EXERCISE INSTRUCTIONS: Please count the lines in the data below that contain the string "sketch", treating uppercase and lowercase as different, and give only the number.

[BEGIN]

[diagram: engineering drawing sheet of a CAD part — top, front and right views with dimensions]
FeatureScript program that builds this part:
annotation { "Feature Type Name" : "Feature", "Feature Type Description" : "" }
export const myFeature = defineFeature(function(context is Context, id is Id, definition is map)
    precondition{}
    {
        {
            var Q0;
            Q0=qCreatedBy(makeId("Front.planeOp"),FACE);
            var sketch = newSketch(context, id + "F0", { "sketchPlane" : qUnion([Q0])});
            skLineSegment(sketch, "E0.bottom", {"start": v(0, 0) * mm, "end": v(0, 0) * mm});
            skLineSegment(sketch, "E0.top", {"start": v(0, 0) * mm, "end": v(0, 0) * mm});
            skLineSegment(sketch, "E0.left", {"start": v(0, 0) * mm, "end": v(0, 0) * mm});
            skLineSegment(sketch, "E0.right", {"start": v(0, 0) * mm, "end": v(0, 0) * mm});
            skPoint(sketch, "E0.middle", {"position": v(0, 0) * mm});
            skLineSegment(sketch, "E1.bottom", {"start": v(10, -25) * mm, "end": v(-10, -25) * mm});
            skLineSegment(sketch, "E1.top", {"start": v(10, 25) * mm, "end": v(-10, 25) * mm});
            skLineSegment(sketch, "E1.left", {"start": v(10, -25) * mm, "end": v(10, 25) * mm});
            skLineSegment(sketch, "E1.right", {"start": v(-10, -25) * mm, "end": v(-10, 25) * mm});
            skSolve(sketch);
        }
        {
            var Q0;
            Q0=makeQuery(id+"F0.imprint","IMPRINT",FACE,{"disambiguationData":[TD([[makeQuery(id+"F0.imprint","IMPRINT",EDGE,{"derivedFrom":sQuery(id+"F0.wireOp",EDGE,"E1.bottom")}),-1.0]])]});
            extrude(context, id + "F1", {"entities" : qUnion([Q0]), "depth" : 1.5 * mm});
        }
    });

[END]

RESULT FOR THIS EXERCISE: 11